Over 100 West Virginians—from farmers, to food business owners, technical assistance providers, dieticians, and young future farmers—converged on January 23, to chart a course for bringing more local food from farm to table. The West Virginia Food & Farm Coalition and partners co-hosted the “Road Map for the Food Economy” daylong workshop in Bridgeport, WV.
“In West Virginia there has been a swell of local interest in things like producer cooperatives, farm to school programs, and other ways of selling and distributing local products that go beyond the classic farmers market model,” said Savanna Lyons, Program Manager for the WV Food & Farm Coalition (WVFFC).
“There’s also interest in finding ways of using local food production to improve West Virginians’ access to healthy food, whether by taking SNAP (food stamps) at farmers markets, starting community gardens, or opening outlets in places that lack a grocery store.”
“I think Monday’s workshop was a unique next step because people from all sectors of the economy sat down and actually planned what is needed to take local food to the next level. Several people told me how helpful it was just getting to know the person sitting next to them – that farmer, banker or food bank director whose perspective was so different from theirs, but who also valued West Virginia agriculture,” she said.
At the workshop, citizens from across the state worked in groups to set goals and create an action plan for West Virginia’s food system, in four key areas: Youth and the Next Generation of Farmers, Supporting Farmer Viability and Profitability, Improving Access to Healthy Food, and Improving School & Institutional Food.
In each of these areas, West Virginia has already made significant strides—and participants were treated to a series of video-slideshows highlighting innovative local food projects from across the state. For example, one slideshow covered the the Veterans Affairs Medical Center in Martinsburg, which sources local food and finances its special purchases through a waste reduction program. All seven Fresh Ideas in Action videos are posted on YouTube and can be accessed via WVFFC’s website.
With successes such as the Martinsburg VA center as a guide, participants helped create a clearer “road map” for West Virginia’s food system goals by targeting priority action items and creating a plan to measure success. Groups proposed actions such as creating farmer mentoring networks and providing more resources for young entrepreneurs, According to Mike Kwasniewski, a farmer from Randolph County, the event played a key role in moving discussions on local food forward.

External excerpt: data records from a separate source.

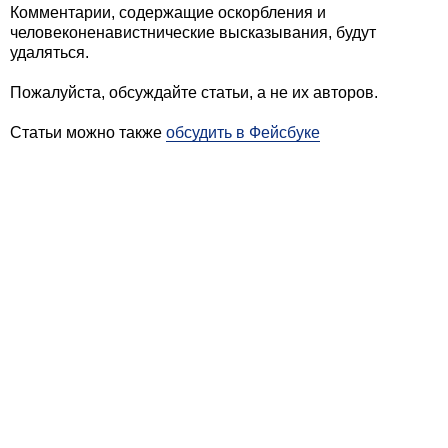
Комментарии, содержащие оскорбления и
человеконенавистнические высказывания, будут
удаляться.
Пожалуйста, обсуждайте статьи, а не их авторов.
Статьи можно также
обсудить в Фейсбуке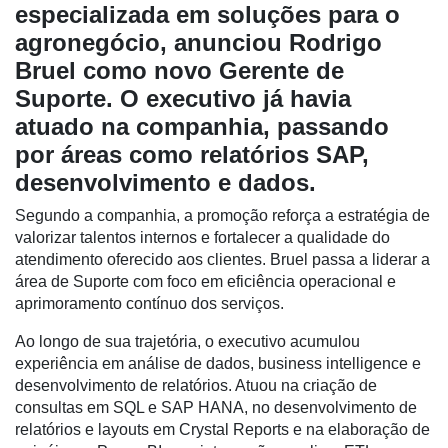
especializada em soluções para o
agronegócio, anunciou Rodrigo
Cadastre-
Bruel como novo Gerente de
se
Suporte. O executivo já havia
atuado na companhia, passando
Minha
conta
por áreas como relatórios SAP,
desenvolvimento e dados.
Segundo a companhia, a promoção reforça a estratégia de
Notícias
valorizar talentos internos e fortalecer a qualidade do
atendimento oferecido aos clientes. Bruel passa a liderar a
Destaque
área de Suporte com foco em eficiência operacional e
aprimoramento contínuo dos serviços.
Mercado
Ao longo de sua trajetória, o executivo acumulou
Troca
experiência em análise de dados, business intelligence e
de
desenvolvimento de relatórios. Atuou na criação de
Cadeira
consultas em SQL e SAP HANA, no desenvolvimento de
Artigos
relatórios e layouts em Crystal Reports e na elaboração de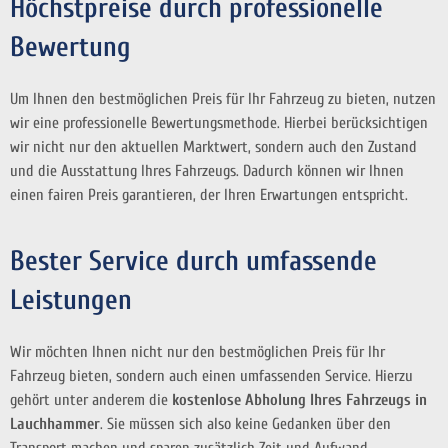
Höchstpreise durch professionelle
Bewertung
Um Ihnen den bestmöglichen Preis für Ihr Fahrzeug zu bieten, nutzen
wir eine professionelle Bewertungsmethode. Hierbei berücksichtigen
wir nicht nur den aktuellen Marktwert, sondern auch den Zustand
und die Ausstattung Ihres Fahrzeugs. Dadurch können wir Ihnen
einen fairen Preis garantieren, der Ihren Erwartungen entspricht.
Bester Service durch umfassende
Leistungen
Wir möchten Ihnen nicht nur den bestmöglichen Preis für Ihr
Fahrzeug bieten, sondern auch einen umfassenden Service. Hierzu
gehört unter anderem die
kostenlose Abholung Ihres Fahrzeugs in
Lauchhammer
. Sie müssen sich also keine Gedanken über den
Transport machen und sparen zusätzlich Zeit und Aufwand.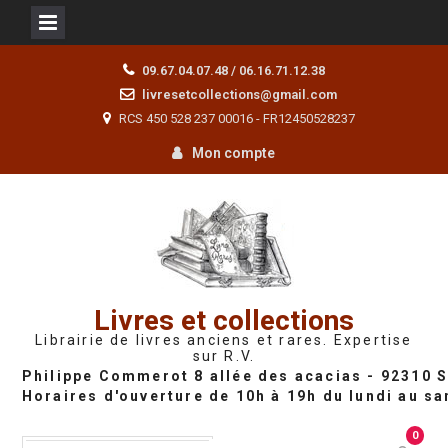
Skip
09.67.04.07.48 / 06.16.71.12.38
to
livresetcollections@gmail.com
content
RCS 450 528 237 00016 - FR12450528237
Mon compte
Livres et collections
Librairie de livres anciens et rares. Expertise
sur R.V.
0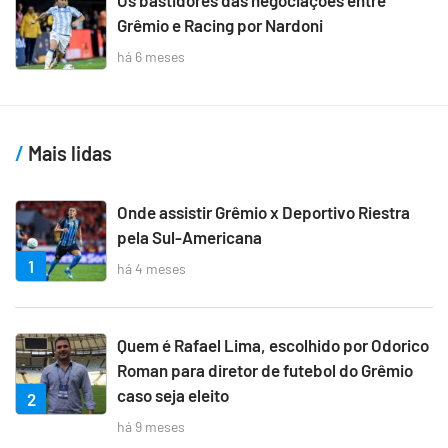
Grêmio e Racing por Nardoni
há 6 meses
Mais lidas
Onde assistir Grêmio x Deportivo Riestra
pela Sul-Americana
1
há 4 meses
Quem é Rafael Lima, escolhido por Odorico
Roman para diretor de futebol do Grêmio
caso seja eleito
2
há 9 meses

“It’s getting to the point where it feels like it’s becoming refined into action plans, into concrete projects we can realize,” he said.
Based on the targeted action items, participants with vested interest in specific projects also began to form practical working groups to move forward on concrete plans, such as creating marketing cooperatives. Group members will draw from their collective knowledge and experience to problem-solve challenges together, to benefit their own work while addressing needs of West Virginia as a whole. A coalition of partner agencies will support the groups with communication resources and web tools, with funding provided through WVFFC and partners.
The event marks an important step in completing the West Virginia Food Charter, following a series of regional roundtables last spring. The Food Charter will provide a road map for action to help focus, measure and celebrate the state’s progress towards a stronger local food economy.
Partners in planning and executing this event include WVU Extension Service and its WV Small Farm Center the Mid Ohio Health Department; Change the Future WV; the WV Office of Healthy Lifestyles; the Center for Economic Options; WV State University Extension Service; the WV Department of Agriculture; the WV Department of Education; and the WV Community Development Hub.
Cindy Martel, Marketing Specialist for the WV Department of Agriculture, explained that the event helped her gauge specific needs for WVDA services, such as providing more business training. Martel pointed to a long list of notes she’d taken during the sessions, to bring back to her co-workers.
“We’re getting a look at the landscape of the different needs people have,” she said. “We’re using this as a litmus test for what we can be working on.”
Event sponsors included the WV Office of Healthy Lifestyles; Change the Future WV / Mid-Ohio Valley Health Department; BB&T; Claude Worthington Benedum Foundation; WVU Davis College of Agriculture, Natural Resources and Design and the blue moon fund.
Lyons emphasized out the enormous economic and health benefit that this kind of work could bring to West Virginia.
“Recent studies show that we have more than enough farm land to meet all of West Virginians’ seasonal demands for produce,” she said. “A bigger local farm economy could also create jobs in other sectors like processing and distribution. Farming is a part of our heritage and there is a big opportunity there, but to take advantage of it we will need to rebuild our system for getting local food to people. We will need to work together.”